THE TASK: Given the records below, would you repeat exactly the lines that begin at the one containing "Refer back to" and end at the one containing "# prereqs: A", inclusive?

+++ DATA SUPPLIED +++

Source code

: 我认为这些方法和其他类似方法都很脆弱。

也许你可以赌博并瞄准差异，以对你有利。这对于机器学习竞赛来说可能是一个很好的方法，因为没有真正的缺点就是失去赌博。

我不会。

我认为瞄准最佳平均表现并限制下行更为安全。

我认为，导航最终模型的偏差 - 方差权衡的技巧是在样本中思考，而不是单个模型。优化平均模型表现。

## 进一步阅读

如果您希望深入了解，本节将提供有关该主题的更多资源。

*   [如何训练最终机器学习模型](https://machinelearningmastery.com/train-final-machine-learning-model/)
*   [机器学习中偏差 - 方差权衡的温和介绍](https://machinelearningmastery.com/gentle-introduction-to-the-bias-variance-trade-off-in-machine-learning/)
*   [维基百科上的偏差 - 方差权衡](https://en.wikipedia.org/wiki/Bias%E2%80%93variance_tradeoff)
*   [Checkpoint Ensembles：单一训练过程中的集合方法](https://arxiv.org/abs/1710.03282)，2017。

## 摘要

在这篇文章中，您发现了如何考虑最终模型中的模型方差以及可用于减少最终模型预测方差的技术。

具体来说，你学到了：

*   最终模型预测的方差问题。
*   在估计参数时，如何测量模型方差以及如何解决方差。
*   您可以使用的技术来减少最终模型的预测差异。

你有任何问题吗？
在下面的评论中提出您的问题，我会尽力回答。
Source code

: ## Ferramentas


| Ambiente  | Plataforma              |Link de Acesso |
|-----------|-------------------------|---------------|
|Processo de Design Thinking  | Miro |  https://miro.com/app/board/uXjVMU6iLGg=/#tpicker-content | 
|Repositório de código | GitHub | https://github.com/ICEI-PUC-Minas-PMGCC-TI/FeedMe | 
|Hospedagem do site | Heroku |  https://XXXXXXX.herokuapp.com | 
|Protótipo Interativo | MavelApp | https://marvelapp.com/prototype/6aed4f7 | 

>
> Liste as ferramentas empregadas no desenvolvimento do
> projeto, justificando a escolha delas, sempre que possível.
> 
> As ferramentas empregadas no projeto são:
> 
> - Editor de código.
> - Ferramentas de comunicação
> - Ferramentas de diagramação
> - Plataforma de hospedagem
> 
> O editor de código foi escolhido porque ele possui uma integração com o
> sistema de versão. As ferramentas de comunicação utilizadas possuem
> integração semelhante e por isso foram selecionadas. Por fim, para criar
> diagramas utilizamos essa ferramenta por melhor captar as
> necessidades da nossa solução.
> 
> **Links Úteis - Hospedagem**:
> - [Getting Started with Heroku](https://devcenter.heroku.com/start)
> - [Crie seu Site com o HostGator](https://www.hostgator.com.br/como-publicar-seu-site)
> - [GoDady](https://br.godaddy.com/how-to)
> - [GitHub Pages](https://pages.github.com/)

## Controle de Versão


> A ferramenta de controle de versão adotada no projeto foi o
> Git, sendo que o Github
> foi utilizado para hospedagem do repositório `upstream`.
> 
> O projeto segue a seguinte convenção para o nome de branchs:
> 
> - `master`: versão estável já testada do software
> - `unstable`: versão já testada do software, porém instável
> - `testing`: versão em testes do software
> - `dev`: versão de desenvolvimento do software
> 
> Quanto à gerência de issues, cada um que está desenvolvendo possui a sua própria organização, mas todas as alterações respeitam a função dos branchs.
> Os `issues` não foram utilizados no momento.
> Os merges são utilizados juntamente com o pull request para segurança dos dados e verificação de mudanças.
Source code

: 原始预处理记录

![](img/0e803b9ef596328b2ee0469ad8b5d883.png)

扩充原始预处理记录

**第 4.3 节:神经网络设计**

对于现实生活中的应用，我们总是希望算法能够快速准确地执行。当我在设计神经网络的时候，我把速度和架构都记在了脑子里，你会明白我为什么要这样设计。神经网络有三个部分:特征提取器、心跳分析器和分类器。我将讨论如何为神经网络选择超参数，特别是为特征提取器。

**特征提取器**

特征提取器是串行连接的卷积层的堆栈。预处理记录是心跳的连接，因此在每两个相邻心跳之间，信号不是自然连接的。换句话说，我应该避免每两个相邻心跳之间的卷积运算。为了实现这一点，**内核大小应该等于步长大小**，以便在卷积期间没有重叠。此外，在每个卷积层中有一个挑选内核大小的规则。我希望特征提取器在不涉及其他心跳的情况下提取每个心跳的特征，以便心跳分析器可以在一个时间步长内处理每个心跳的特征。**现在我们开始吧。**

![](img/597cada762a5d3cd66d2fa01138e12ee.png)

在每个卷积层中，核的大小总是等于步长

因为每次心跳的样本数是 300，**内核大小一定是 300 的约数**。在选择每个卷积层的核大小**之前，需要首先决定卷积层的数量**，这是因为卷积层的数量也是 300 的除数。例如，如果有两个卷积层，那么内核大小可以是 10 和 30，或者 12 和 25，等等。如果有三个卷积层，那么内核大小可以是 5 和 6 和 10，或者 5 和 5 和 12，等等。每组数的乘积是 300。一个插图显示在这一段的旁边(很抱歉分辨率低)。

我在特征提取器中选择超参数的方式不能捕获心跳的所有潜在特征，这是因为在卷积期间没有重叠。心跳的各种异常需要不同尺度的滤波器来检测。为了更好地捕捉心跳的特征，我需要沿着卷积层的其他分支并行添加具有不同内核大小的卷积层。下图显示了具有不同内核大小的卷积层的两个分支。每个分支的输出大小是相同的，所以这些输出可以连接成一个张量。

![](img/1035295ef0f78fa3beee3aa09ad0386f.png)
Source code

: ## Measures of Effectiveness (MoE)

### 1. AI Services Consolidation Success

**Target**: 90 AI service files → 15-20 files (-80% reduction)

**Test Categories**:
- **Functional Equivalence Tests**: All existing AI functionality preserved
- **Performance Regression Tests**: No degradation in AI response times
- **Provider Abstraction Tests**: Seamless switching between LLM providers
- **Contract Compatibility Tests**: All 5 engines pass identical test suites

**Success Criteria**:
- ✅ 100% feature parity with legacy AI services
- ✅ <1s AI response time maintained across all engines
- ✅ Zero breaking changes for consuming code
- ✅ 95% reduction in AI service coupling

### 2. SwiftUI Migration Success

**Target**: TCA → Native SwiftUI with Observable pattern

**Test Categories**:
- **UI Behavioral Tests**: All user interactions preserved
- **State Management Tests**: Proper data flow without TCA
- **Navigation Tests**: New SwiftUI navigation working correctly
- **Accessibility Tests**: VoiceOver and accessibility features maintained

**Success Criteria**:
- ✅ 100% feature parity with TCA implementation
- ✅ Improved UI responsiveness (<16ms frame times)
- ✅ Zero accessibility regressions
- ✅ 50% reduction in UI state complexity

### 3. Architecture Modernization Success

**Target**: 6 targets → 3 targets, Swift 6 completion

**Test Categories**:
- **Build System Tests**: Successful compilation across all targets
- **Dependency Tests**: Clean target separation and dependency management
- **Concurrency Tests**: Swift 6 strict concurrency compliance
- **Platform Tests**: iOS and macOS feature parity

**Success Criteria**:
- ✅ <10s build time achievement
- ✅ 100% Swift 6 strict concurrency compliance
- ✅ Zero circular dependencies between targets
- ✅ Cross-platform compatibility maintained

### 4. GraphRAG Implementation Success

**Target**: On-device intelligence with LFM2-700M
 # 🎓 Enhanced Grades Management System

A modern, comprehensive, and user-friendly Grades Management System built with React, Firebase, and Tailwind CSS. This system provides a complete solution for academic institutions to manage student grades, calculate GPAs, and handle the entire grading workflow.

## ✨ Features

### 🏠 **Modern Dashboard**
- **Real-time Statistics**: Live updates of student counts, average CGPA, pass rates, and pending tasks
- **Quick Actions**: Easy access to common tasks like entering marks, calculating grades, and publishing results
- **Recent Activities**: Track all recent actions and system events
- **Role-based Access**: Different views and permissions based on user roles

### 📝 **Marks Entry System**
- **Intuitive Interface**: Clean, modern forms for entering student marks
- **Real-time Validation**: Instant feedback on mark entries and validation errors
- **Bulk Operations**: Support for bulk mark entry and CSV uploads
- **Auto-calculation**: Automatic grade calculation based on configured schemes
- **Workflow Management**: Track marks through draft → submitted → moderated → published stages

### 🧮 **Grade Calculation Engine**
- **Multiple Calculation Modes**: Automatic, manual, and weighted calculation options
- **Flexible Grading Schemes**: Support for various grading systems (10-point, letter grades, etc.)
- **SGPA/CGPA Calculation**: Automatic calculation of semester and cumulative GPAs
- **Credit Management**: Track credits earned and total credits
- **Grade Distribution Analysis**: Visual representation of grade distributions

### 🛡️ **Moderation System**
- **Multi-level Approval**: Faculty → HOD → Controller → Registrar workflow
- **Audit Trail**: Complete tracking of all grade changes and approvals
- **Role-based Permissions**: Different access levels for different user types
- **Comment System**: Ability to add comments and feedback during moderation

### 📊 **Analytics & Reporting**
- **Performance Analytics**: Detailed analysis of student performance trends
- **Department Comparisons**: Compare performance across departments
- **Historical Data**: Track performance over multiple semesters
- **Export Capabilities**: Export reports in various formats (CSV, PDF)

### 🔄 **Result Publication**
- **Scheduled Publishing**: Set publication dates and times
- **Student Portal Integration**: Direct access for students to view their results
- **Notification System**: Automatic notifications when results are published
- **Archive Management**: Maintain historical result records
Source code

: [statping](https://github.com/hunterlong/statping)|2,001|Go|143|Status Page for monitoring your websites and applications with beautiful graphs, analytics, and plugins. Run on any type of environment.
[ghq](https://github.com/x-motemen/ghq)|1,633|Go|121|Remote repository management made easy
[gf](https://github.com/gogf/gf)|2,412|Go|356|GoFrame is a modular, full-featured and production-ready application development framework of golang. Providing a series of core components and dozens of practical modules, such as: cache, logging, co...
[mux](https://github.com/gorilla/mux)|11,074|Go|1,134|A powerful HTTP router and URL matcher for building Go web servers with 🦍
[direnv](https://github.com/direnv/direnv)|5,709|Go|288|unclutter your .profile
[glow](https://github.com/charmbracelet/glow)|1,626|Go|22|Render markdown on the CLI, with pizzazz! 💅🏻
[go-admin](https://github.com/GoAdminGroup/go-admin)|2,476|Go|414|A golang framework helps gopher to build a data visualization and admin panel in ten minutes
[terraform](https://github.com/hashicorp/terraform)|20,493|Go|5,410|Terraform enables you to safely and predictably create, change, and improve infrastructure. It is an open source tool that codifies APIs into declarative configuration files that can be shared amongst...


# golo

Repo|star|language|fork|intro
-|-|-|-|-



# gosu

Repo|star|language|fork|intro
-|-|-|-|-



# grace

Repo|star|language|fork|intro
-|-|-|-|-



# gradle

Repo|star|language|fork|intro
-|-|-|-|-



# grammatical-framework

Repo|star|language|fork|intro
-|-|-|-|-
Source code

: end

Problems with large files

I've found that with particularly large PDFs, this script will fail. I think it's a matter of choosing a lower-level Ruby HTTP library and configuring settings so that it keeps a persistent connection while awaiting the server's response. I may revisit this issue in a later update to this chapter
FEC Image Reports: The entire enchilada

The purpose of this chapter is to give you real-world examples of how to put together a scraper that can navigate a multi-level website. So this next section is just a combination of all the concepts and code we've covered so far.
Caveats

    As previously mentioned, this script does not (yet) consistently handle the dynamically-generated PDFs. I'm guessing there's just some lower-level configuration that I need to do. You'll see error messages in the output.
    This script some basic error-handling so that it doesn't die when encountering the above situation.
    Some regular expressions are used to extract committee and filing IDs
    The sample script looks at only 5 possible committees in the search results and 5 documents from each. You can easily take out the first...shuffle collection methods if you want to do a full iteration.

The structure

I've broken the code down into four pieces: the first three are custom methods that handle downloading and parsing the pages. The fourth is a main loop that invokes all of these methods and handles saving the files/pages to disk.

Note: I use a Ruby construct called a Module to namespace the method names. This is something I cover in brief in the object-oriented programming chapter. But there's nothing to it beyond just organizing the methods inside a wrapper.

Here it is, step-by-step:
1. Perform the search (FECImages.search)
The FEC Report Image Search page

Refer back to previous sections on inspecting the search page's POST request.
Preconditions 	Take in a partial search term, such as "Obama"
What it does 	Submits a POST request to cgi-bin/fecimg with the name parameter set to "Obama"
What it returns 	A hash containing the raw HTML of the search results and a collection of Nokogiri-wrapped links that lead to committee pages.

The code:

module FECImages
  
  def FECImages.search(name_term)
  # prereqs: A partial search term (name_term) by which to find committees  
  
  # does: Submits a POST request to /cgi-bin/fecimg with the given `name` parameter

+++

EXERCISE RESULT:
Refer back to previous sections on inspecting the search page's POST request.
Preconditions 	Take in a partial search term, such as "Obama"
What it does 	Submits a POST request to cgi-bin/fecimg with the name parameter set to "Obama"
What it returns 	A hash containing the raw HTML of the search results and a collection of Nokogiri-wrapped links that lead to committee pages.

The code:

module FECImages
  
  def FECImages.search(name_term)
  # prereqs: A partial search term (name_term) by which to find committees  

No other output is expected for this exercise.